Raw data:
********************

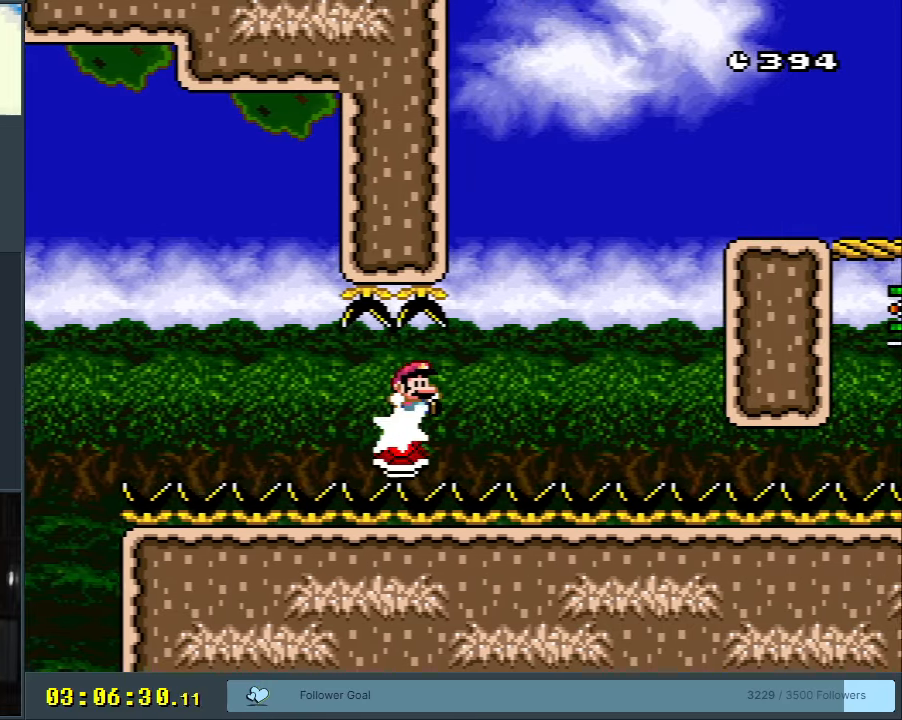
{"buttons": ["B", "Y", "DPAD_RIGHT"], "events": [[133, "B", "down"]]}
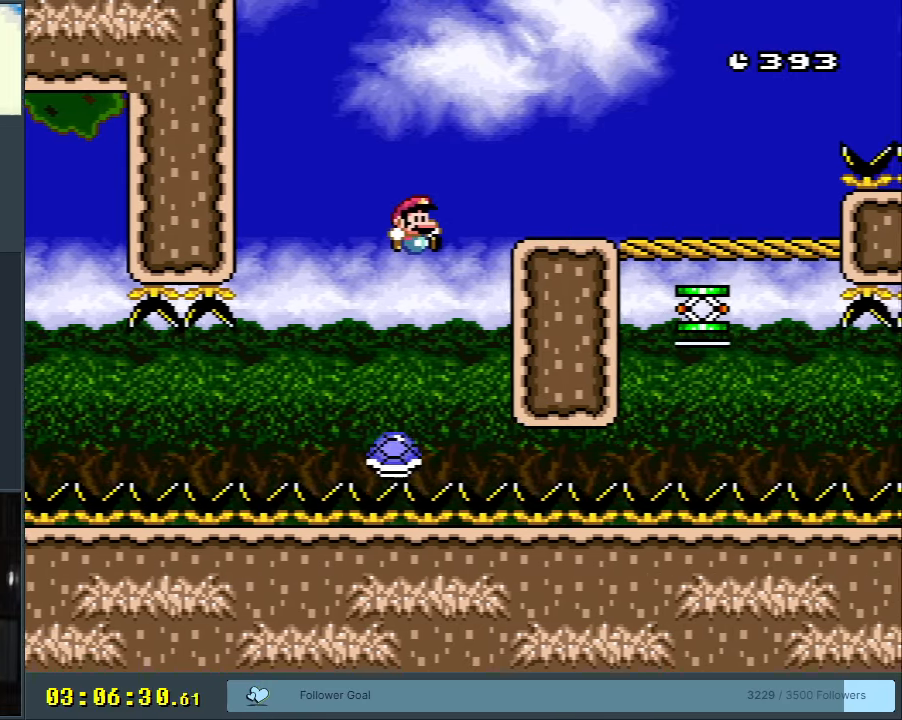
{"buttons": ["Y", "DPAD_RIGHT"], "events": [[317, "B", "up"]]}
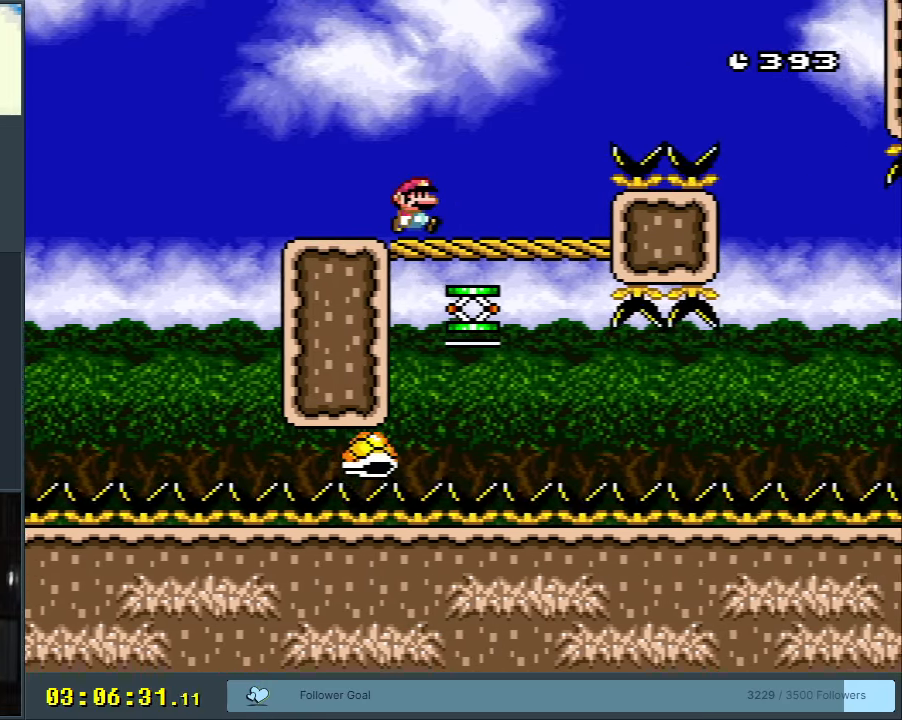
{"buttons": ["B", "Y", "DPAD_RIGHT"], "events": [[83, "B", "down"], [367, "B", "up"], [500, "B", "down"]]}
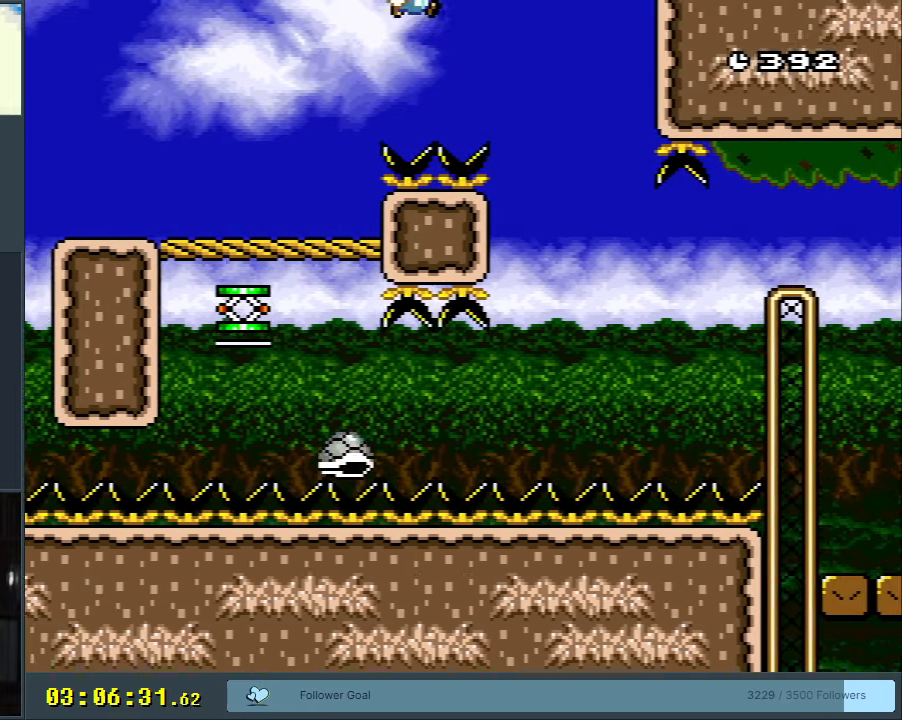
{"buttons": ["B", "Y"], "events": [[100, "DPAD_RIGHT", "up"], [200, "DPAD_LEFT", "down"], [300, "DPAD_LEFT", "up"], [367, "DPAD_RIGHT", "down"], [500, "DPAD_RIGHT", "up"]]}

********************

Exercise requirements: The word "down" appears in how many lines of the data? Answer with only the number.

Answer space: 3